Market researcher IDC on Jan. 13 said that global PC shipments rose 15.2 percent in the fourth quarter from a year earlier, while Gartner Inc said worldwide shipments increased 22.1 percent for the quarter, the strongest in the past seven years. Chang and Jung said most high-tech companies appeared reluctant to aggressively replenish inventory before Christmas given uncertainty over the global economic recovery.
But after the holiday season, “we believe many global handset and notebook OEM [original equipment manufacturing] companies are restocking [sales] channels,” they said.
Taiwan’s export orders surged a record 52.63 percent year-on-year to US$31.73 billion last month, as local manufacturers increased production capacity to meet market demand, especially from China, figures from the Ministry of Economic Affairs showed on Wednesday.

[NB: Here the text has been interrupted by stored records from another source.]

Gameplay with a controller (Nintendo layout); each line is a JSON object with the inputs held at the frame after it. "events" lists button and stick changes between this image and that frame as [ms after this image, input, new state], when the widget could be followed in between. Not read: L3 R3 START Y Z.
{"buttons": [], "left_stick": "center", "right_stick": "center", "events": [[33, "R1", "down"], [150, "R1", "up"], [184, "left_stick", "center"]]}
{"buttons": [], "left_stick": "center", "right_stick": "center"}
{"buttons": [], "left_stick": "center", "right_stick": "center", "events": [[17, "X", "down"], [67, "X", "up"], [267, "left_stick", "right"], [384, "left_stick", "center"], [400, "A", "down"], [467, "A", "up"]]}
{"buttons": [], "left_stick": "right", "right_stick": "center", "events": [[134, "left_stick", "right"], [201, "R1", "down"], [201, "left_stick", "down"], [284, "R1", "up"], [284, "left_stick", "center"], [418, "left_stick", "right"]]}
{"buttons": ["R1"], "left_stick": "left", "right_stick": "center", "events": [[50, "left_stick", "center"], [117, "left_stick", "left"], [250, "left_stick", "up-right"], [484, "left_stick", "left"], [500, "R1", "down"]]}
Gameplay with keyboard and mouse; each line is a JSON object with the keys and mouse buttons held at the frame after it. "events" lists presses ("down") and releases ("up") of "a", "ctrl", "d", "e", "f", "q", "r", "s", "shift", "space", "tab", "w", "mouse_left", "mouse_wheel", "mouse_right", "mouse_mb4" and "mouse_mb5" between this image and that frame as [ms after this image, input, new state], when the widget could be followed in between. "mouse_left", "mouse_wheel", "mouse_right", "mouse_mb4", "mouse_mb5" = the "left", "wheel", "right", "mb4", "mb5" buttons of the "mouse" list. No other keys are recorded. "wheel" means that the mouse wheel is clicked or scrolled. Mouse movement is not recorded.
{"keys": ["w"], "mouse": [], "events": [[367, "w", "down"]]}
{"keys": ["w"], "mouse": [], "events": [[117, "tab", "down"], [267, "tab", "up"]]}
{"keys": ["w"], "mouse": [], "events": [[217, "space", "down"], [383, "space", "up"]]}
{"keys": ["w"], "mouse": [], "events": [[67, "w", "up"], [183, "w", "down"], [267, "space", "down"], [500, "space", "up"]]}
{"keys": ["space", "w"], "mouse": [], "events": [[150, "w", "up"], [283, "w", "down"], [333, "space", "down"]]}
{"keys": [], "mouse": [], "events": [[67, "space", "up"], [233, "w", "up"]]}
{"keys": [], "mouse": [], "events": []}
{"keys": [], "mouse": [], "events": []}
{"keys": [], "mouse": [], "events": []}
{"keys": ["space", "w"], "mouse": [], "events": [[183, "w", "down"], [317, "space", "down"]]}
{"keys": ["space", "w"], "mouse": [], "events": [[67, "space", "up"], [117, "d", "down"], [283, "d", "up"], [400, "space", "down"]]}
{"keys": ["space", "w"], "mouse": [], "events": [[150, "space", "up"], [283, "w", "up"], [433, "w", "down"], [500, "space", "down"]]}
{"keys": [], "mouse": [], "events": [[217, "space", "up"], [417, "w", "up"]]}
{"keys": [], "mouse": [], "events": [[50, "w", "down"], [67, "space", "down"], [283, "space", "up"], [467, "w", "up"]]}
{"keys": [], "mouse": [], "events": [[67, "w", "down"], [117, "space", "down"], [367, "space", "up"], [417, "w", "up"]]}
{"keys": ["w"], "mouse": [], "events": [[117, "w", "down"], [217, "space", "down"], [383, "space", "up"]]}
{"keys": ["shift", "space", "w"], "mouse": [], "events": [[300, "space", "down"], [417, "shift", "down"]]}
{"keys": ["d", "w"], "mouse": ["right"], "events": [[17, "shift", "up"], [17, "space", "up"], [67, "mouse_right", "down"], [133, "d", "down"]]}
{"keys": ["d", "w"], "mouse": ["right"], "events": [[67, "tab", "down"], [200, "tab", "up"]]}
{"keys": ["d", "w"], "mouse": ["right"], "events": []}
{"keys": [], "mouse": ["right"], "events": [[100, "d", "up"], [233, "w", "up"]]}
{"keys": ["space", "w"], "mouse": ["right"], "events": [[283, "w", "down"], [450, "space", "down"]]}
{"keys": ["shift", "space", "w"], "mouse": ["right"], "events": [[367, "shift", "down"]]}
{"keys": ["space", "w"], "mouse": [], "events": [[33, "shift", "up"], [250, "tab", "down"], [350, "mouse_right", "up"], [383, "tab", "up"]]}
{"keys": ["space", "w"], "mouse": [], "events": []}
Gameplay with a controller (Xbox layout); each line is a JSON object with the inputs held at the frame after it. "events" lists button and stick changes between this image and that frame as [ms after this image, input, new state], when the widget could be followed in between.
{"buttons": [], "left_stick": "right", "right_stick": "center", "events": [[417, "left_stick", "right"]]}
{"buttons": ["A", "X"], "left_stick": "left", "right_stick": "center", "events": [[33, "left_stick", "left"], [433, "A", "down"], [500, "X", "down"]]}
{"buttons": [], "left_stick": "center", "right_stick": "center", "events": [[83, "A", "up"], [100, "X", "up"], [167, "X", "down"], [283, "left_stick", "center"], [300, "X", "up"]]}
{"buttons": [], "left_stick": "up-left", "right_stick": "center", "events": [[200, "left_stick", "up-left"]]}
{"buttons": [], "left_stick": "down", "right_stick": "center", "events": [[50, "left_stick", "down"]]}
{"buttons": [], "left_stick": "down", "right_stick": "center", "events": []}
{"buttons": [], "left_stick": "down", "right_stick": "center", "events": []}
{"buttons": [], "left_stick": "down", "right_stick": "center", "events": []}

Among various export items, orders for information technology and communications products took the lead with a surge of 61.52 percent year-on-year to US$8.2 billion, followed by a 53.09 percent rise in electronics items to US$7.55 billion, ministry data showed.
Citigroup placed “buy” ratings on notebook brands such as Acer Inc (宏碁), Asustek Computer Inc (華碩) and Lenovo Group Ltd (聯想). The brokerage also recommended notebook contract makers like Compal Electronics Inc (仁寶) and Quanta Computer Inc (廣達), as well as notebook component suppliers including Ju Teng International Holdings Ltd (巨騰), Chicony Electronics Co (群光) and Simplo Technology Co (新普).
Compal Electronics, the world’s largest notebook contract maker, was also on BNP Paribas analyst Patty Liu’s (劉安蓓) list of favored stocks, citing the firm’s better first-quarter shipment guidance and potential new order for its LCD TV panels.
Daiwa-Cathay Capital Markets analyst Calvin Huang (黃文堯) on Friday maintained a “buy” rating for Hon Hai Precision Industry Co (鴻海), saying the firm was less likely than its peers to suffer from components and labor shortages thanks to Hon Hai’s vertical integration model.
Daiwa’s view on Hon Hai contrasted with Citigroup’s, which downgraded the stock to “hold” from “buy” on concerns that the world’s largest contract maker of electronics could miss its earning projections this year because of falling operating margins at some of its new businesses.
Still, Citi’s Chang and Jung said in the note that their downgrading of Hon Hai “has nothing to do with end-demand or valuation concerns.”